Rabu, 27/11/2024 11:18 WIB

Ribka, Okky, dan Reza Korban Stigma, Pakar: Kita Tak Menganut Dosa Turunan

Kalau seseorang jadi PKI, anaknya tak menanggung dosa dia. Itu sama dengan jika seorang ayah melanggar hukum, anaknya kan tak harus diadili.

Sejarawan LIPI Asvi Warman Adam

Jakarta, Jurnas.com - Stigmatisasi Partai Komunis Indonesia (PKI) masih menjadi alat politik yang digunakan sebagai senjata menuju pemilu 2024.

Hingga saat ini pun, masih saja ada pihak yang menggoreng stigma terhadap anak-anak dan keturunan keluarga yang dulu terlibat PKI, demi kepentingan politik.

Sosok seperti Robka Tjiptaning (Anggota DPR dari PDI Perjuangan), Okky Asokawati (mantan anggota DPR dari Partai Persatuan Pembangunan yang kini pindah ke Partai Nasdem), dan Reza Rahadian (aktor kenamaan) adalah contoh, bagaimana stigma anak PKI masih kerap disebut-sebut.

"Kalau seseorang jadi PKI, anaknya tak menanggung dosa dia. Itu sama dengan jika seorang ayah melanggar hukum, anaknya kan tak harus diadili. Kita tak menganut dosa turunan," ujar Profesor Riset bidang sejarah di Lembaga Ilmu Pengetahuan Indonesia (LIPI), Asvi Warman Adam, Selasa (7/7/2020).

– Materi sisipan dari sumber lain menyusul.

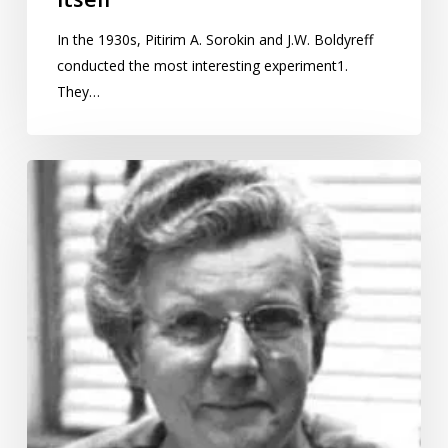
In the 1930s, Pitirim A. Sorokin and J.W. Boldyreff
conducted the most interesting experiment1.
They…
International
Women’s
Day:
Gertrude
Cox,
the
first
lady
of
statistics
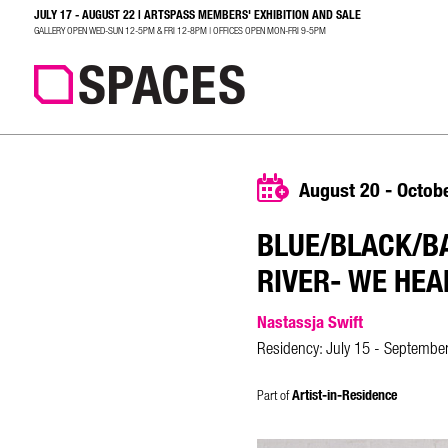
JULY 17 - AUGUST 22 | ARTSPASS MEMBERS' EXHIBITION AND SALE
SEARCH
GALLERY OPEN WED-SUN 12-5PM & FRI 12-8PM | OFFICES OPEN MON-FRI 9-5PM
August 20 - Octob
BLUE/BLACK/BA
RIVER- WE HEA
Nastassja Swift
Residency: July 15 - Septembe
Part of
Artist-in-Residence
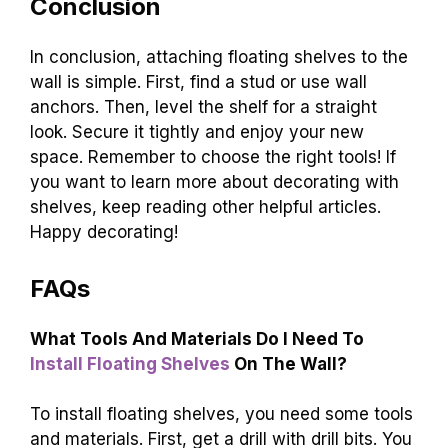
Conclusion
In conclusion, attaching floating shelves to the
wall is simple. First, find a stud or use wall
anchors. Then, level the shelf for a straight
look. Secure it tightly and enjoy your new
space. Remember to choose the right tools! If
you want to learn more about decorating with
shelves, keep reading other helpful articles.
Happy decorating!
FAQs
What Tools And Materials Do I Need To
Install Floating Shelves
On The Wall?
To install floating shelves, you need some tools
and materials. First, get a drill with drill bits. You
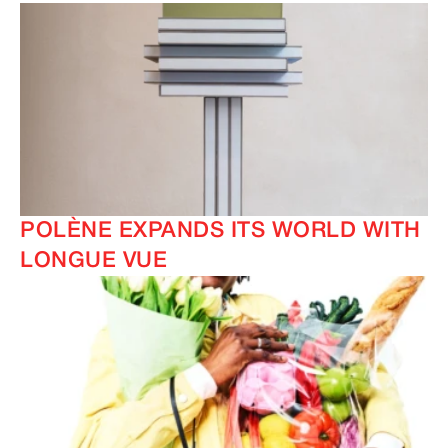
IMAGINE
IMAGINE
POLÈNE EXPANDS ITS WORLD WITH
IMAGINE
IMAGINE
LONGUE VUE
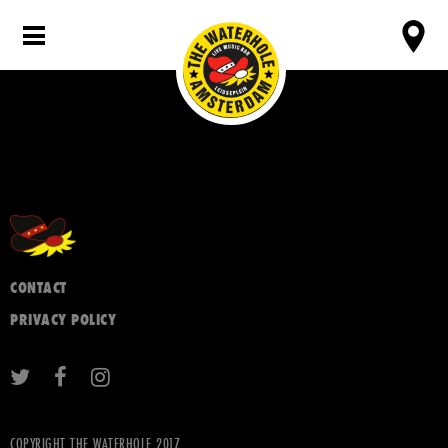
CONTACT
PRIVACY POLICY
COPYRIGHT THE WATERHOLE 2017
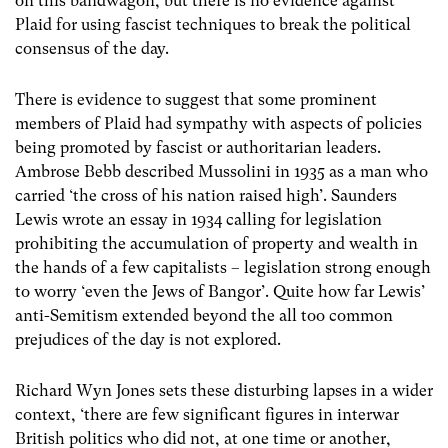
on this bandwagon, but there is no evidence against
Plaid for using fascist techniques to break the political
consensus of the day.
There is evidence to suggest that some prominent
members of Plaid had sympathy with aspects of policies
being promoted by fascist or authoritarian leaders.
Ambrose Bebb described Mussolini in 1935 as a man who
carried ‘the cross of his nation raised high’. Saunders
Lewis wrote an essay in 1934 calling for legislation
prohibiting the accumulation of property and wealth in
the hands of a few capitalists – legislation strong enough
to worry ‘even the Jews of Bangor’. Quite how far Lewis’
anti-Semitism extended beyond the all too common
prejudices of the day is not explored.
Richard Wyn Jones sets these disturbing lapses in a wider
context, ‘there are few significant figures in interwar
British politics who did not, at one time or another,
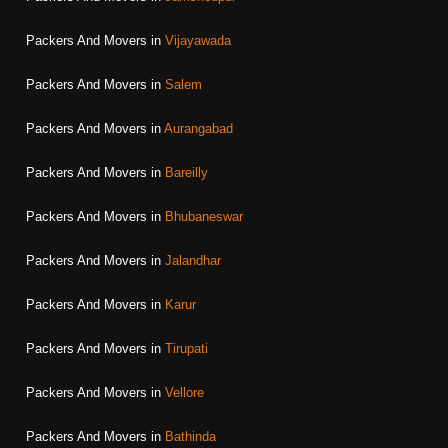
Packers And Movers in
Vijayawada
Packers And Movers in
Salem
Packers And Movers in
Aurangabad
Packers And Movers in
Bareilly
Packers And Movers in
Bhubaneswar
Packers And Movers in
Jalandhar
Packers And Movers in
Karur
Packers And Movers in
Tirupati
Packers And Movers in
Vellore
Packers And Movers in
Bathinda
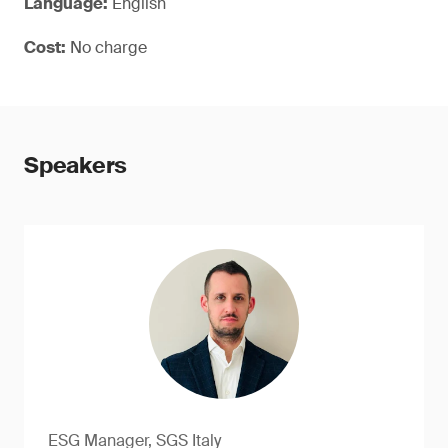
Language:
English
Cost:
No charge
Speakers
ESG Manager, SGS Italy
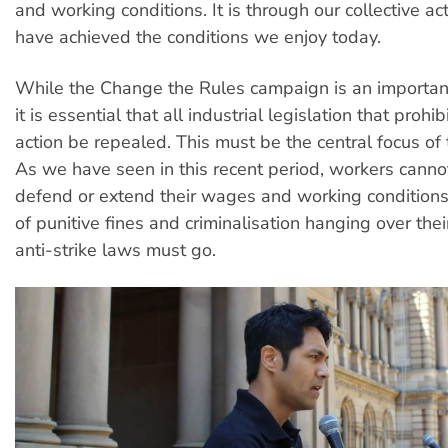
and working conditions. It is through our collective ac
have achieved the conditions we enjoy today.
While the Change the Rules campaign is an importa
it is essential that all industrial legislation that prohib
action be repealed. This must be the central focus of
As we have seen in this recent period, workers cannot
defend or extend their wages and working conditions
of punitive fines and criminalisation hanging over thei
anti-strike laws must go.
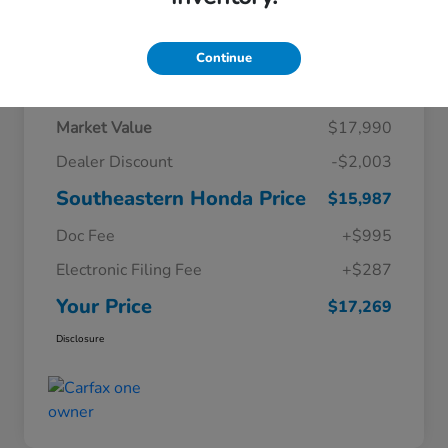
Continue
Details
Pricing
Market Value
$17,990
Dealer Discount
-$2,003
Southeastern Honda Price
$15,987
Doc Fee
+$995
Electronic Filing Fee
+$287
Your Price
$17,269
Disclosure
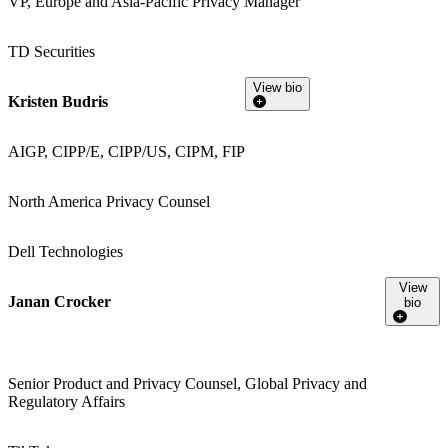
VP, Europe and Asia-Pacific Privacy Manager
TD Securities
View bio
Kristen Budris
AIGP, CIPP/E, CIPP/US, CIPM, FIP
North America Privacy Counsel
Dell Technologies
View
Janan Crocker
bio
Senior Product and Privacy Counsel, Global Privacy and
Regulatory Affairs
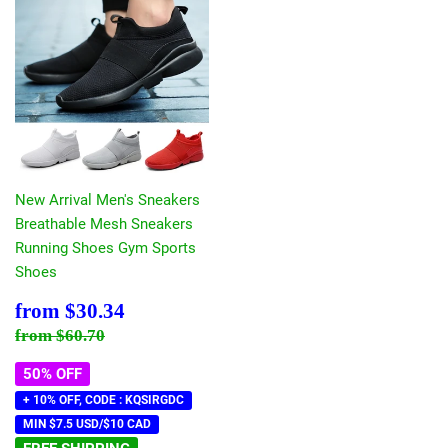
New Arrival Men's Sneakers
Breathable Mesh Sneakers
Running Shoes Gym Sports
Shoes
Sale
$30.34
from
$30.34
price
Regular price
$60.70
from
$60.70
50% OFF
+ 10% OFF, CODE : KQSIRGDC
MIN $7.5 USD/$10 CAD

Asvi menegaskan, jika ortunya PKI atau ormas kiri, maka anaknya tak otomatis menganut komunis atau kiri. Apalagi ajaran PKI itu tak bisa lagi dikembangkan di Indonesia, alias sudah punah.

Sejarawan senior ini menyontohkan bagaimana tudingan tak berdasar itu merugikan DPR dan partai seperti PDI Perjuangan (PDIP) yang memiliki anggota bernama Ribka Tjiptaning.

Karena menulis sebuah buku tentang pengalamannya sebagai anak dari orang tua yang dituduh PKI, sampai sekarang Ribka dianggap PKI, DPR dianggap mengakomodasi PKI, dan PDIP dituduh mempunyai 85 persen anggota bekas PKI.

Padahal, jelas Asvi, untuk menjadi caleg saja, setiap orang termasuk Ribka harus ada screening dan surat bebas PKI dari Kepolisian. Artinya seorang anggota PKI takkan mungkin lolos.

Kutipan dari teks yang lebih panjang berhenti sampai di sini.